Mais "atteindre la communauté française en Espagne", n'est pas chose aisée, déplore Pablo Quintana, qui est élu conseiller des Français de l'étranger depuis 2021. D'une part parce que cette communauté "est disséminée sur toute l'Espagne" et d'autre part, parce qu'elle "perçoit les évènements en France comme lointains". Les 1 358 euros collectés jusqu'à présent ont donc été versés principalement par "des personnes qui sont déjà sensibilisées à la problématique de la réforme des retraites parce qu'elles ont de la famille en France, parce qu'elles aspirent à rentrer en France dans un futur plus ou moins proche. Et aussi des personnes qui ont, dès le départ, la fibre militante".
A #madrid aussi on se mobilise pour dire #NonALaReformeDesRetraites . En ce moment #PiquetDeGreve pour la #Greve23Mars au lycée Français de Madrid pic.twitter.com/3Vd09iVnaH
— Le Decimos No A Macron (@DecimosNoMacron) March 23, 2023
Malgré le rejet que suscite Emmanuel Macron chez une partie - " importante", selon Pablo Quintana - des expatriés français en Espagne, la mobilisation contre la réforme des retraites "était plutôt basse"... Jusqu'au 16 mars dernier.

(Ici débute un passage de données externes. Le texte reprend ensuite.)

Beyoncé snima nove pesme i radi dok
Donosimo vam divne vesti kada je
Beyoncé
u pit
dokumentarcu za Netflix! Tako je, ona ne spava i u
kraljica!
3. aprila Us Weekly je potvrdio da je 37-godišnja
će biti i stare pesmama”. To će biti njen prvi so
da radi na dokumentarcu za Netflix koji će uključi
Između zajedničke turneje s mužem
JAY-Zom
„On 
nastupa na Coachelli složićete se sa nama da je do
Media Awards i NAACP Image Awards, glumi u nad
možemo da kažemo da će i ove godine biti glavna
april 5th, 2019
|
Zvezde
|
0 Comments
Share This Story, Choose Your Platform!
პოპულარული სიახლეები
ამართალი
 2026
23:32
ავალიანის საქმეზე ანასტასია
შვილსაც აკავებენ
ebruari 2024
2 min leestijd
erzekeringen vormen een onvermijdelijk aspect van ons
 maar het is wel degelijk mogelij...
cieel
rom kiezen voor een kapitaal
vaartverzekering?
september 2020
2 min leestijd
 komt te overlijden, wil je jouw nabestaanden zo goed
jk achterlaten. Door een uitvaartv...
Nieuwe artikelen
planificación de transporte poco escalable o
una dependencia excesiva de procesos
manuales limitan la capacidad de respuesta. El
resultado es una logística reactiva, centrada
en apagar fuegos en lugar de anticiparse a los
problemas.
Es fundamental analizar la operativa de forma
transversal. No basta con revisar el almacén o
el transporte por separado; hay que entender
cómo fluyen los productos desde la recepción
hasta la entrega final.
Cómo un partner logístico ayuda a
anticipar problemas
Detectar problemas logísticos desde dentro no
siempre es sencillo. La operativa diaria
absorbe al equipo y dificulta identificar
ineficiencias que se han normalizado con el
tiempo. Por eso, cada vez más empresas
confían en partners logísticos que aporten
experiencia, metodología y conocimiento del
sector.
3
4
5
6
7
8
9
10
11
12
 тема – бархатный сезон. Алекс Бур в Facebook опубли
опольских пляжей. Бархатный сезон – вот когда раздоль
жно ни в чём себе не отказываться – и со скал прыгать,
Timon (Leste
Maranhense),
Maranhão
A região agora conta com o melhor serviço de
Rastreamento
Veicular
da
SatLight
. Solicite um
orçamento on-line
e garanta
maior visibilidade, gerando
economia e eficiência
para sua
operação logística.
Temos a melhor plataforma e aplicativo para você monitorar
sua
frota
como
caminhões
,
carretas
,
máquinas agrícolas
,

"L'annonce du recours au 49.3, alors que le gouvernement prétendait vouloir l'éviter, ça a été ressenti comme une provocation, comme une insulte, affirme le conseiller des Français de l'étranger. Et cette provocation, elle a donné un coup de fouet à la mobilisation."
Pablo Quintana, ingénieur français installé en Espagneà franceinfo
Plusieurs actions sont organisées à Madrid jeudi 23 mars, dont un rassemblement à 19 heures place Callao. Les animateurs et animatrices de la caisse de grève vont poursuivre leur collecte à l'occasion, notamment de projections de films militants, dans la capitale mais aussi à Leon, Valence ou Barcelone. "Nous aspirons à rester mobilisés aussi longtemps que les centrales syndicales, les forces politiques, les citoyens resteront mobilisés en France", prévient Pablo Quintana.